- Document extract
Embryologic development of the lip (from Moore KL, Persaud TVN. The Developing Human: Clinically Oriented Embryology, 5th ed. Philadelphia: W.B. Saunders; 1993. Copyright Elsevier 1993)
Embryologic development of the palate (from Moore KL, Persaud TVN. The Developing Human: Clinically Oriented Embryology, 5th ed. Philadelphia: W.B. Saunders; 1993. Copyright Elsevier 1993)
Due to their differing embryologic development, cleft lip with or without cleft palate (CL/P) is an entity distinct from isolated cleft palate (CP). Clefting of the lip and primary palate results from incomplete fusion of the maxillary and medial nasal processes, whereas clefting of the secondary palate results from failure of fusion of the palatal shelves. Cleft lip/palate may be defined by the laterality of clefting (left, right, or bilateral) or by whether the cleft is incomplete or complete. In a complete cleft lip, no tissue connects the medial and lateral lip segments (Fig. 5.3). In an incomplete cleft of the lip, a band of tissue of variable width (Simonart’s band) connects the medial and lateral lip segments in the superior portion of the lip (Fig. 5.4). Clefting of the secondary palate occurs from the incisive foramen posteriorly and may involve the soft palate alone or both the soft and hard palate (Fig. 5.5). A submucous cleft palate is identified as a bifid uvula, notching of the posterior hard palate, and a zona pellucidum within the soft palate  (Fig. 5.6). In a submucous cleft palate, the mucosa of the soft palate is intact but the muscular levator sling is disrupted, with the levator veli palatini aberrantly inserting onto the posterior edge of the hard palate.

- Stored items
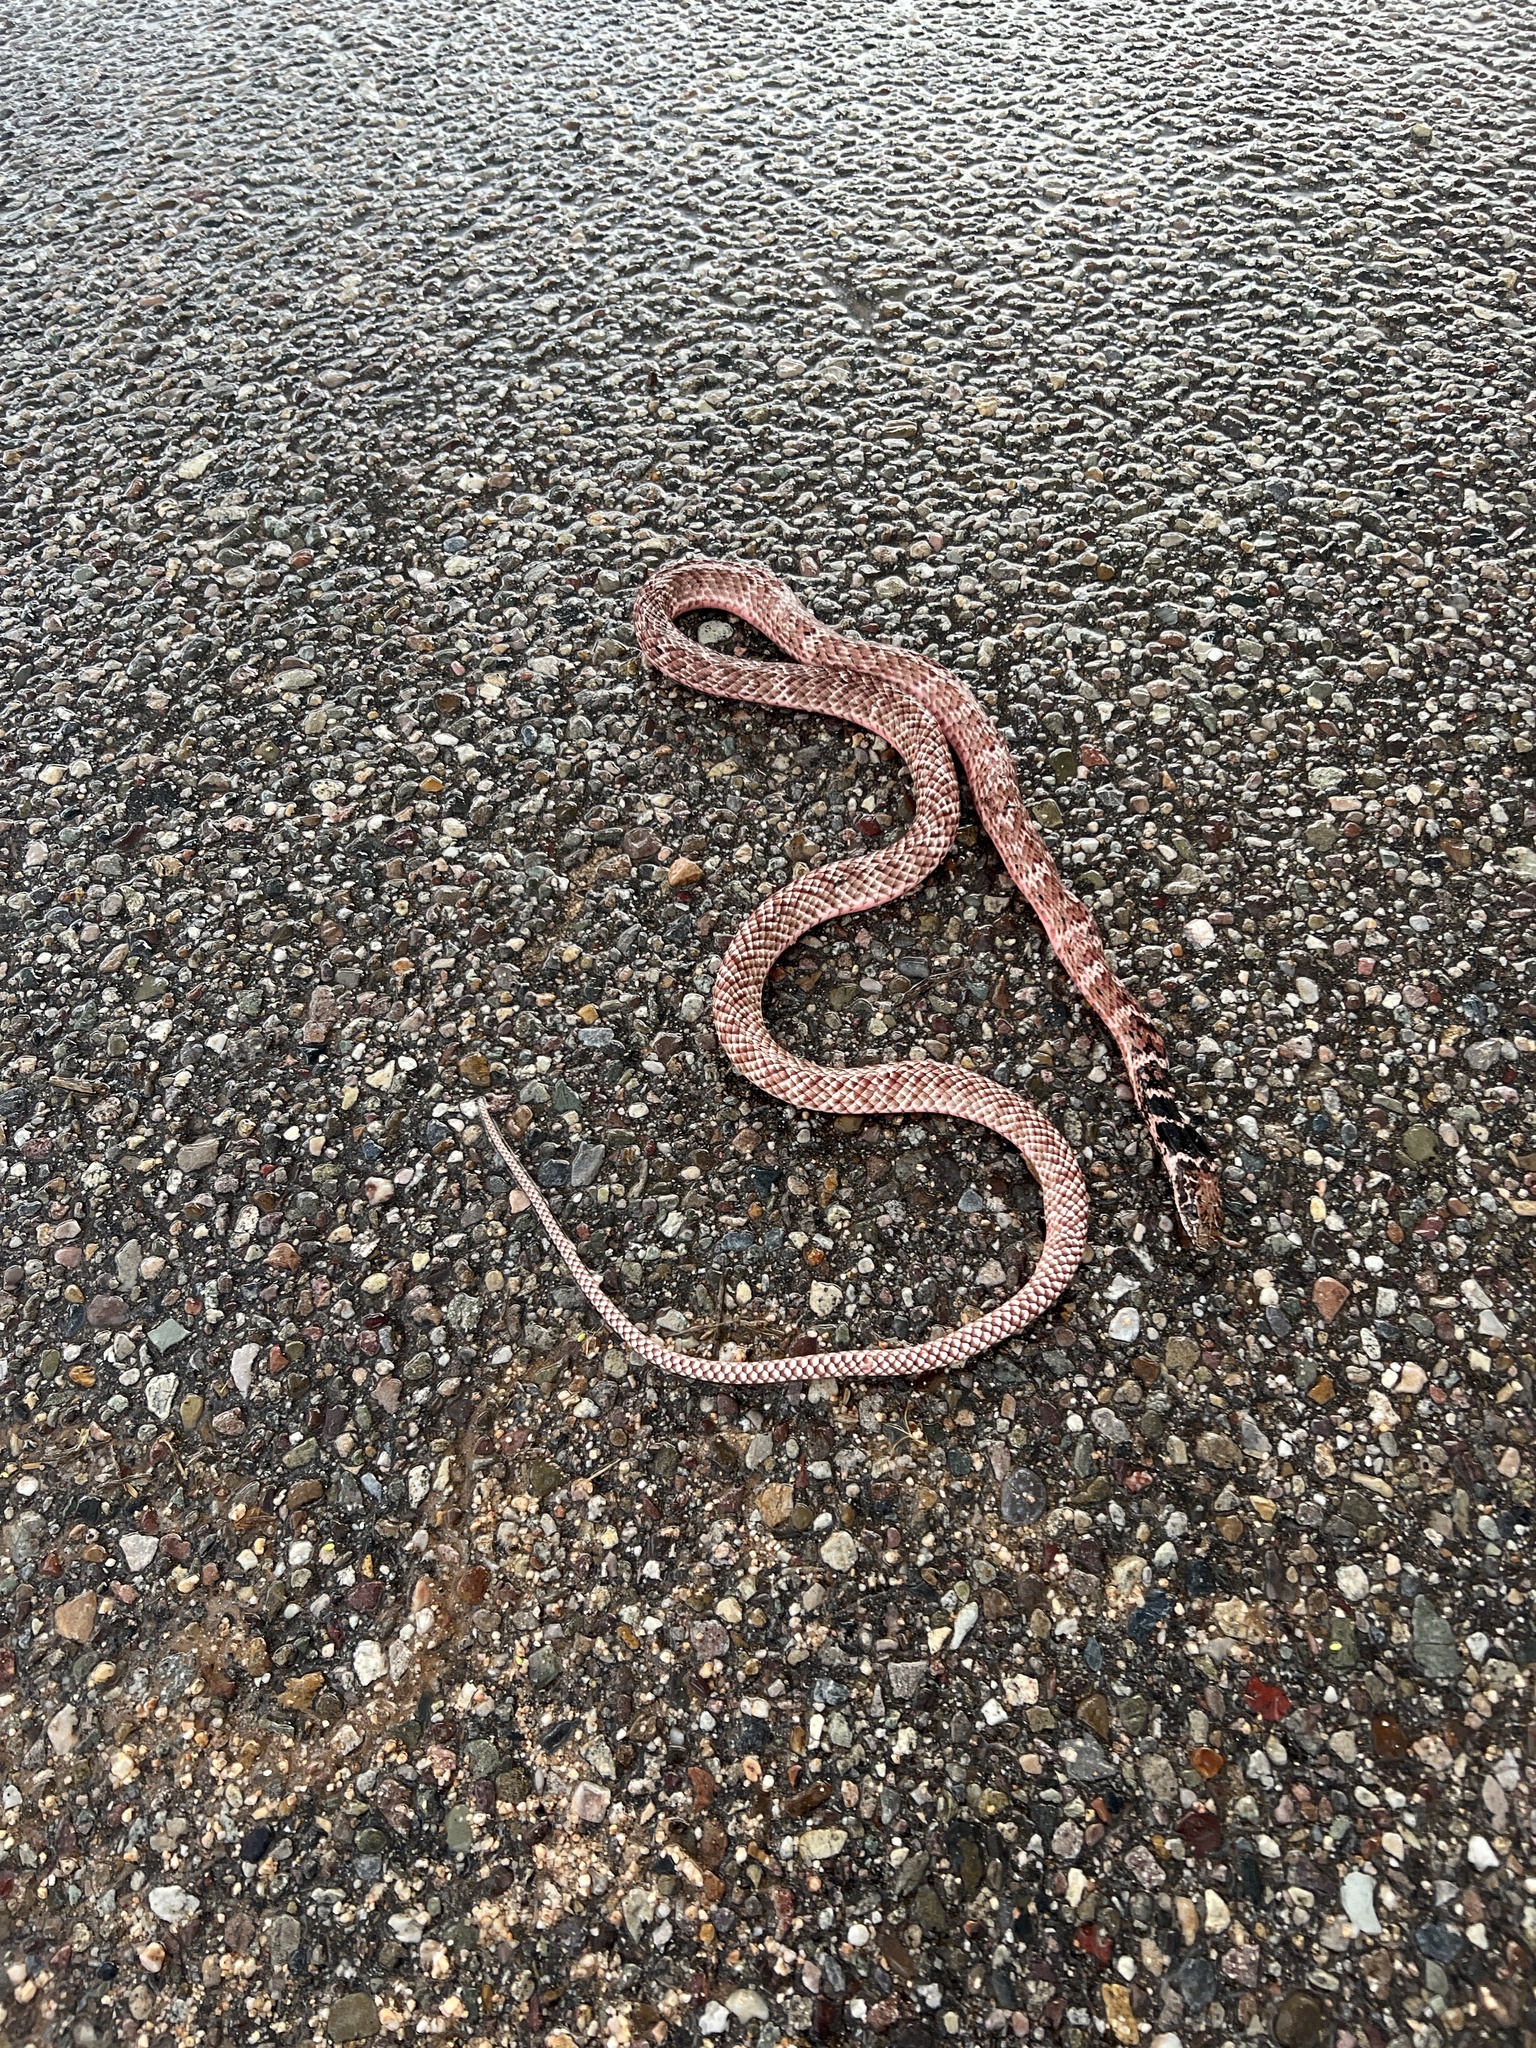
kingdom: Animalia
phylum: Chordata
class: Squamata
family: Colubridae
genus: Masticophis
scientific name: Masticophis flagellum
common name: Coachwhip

- Exercise goal
Answer these questions from the passage on cleft lip and palate.
(a) What is the band of tissue called that connects the medial and lateral lip segments in an incomplete cleft lip?
(b) Clefting of the secondary palate results from failure of fusion of which structures?
(c) In a submucous cleft palate, where does the levator veli palatini insert?

- Completed task
(a) Simonart's band.
(b) The palatal shelves.
(c) Onto the posterior edge of the hard palate.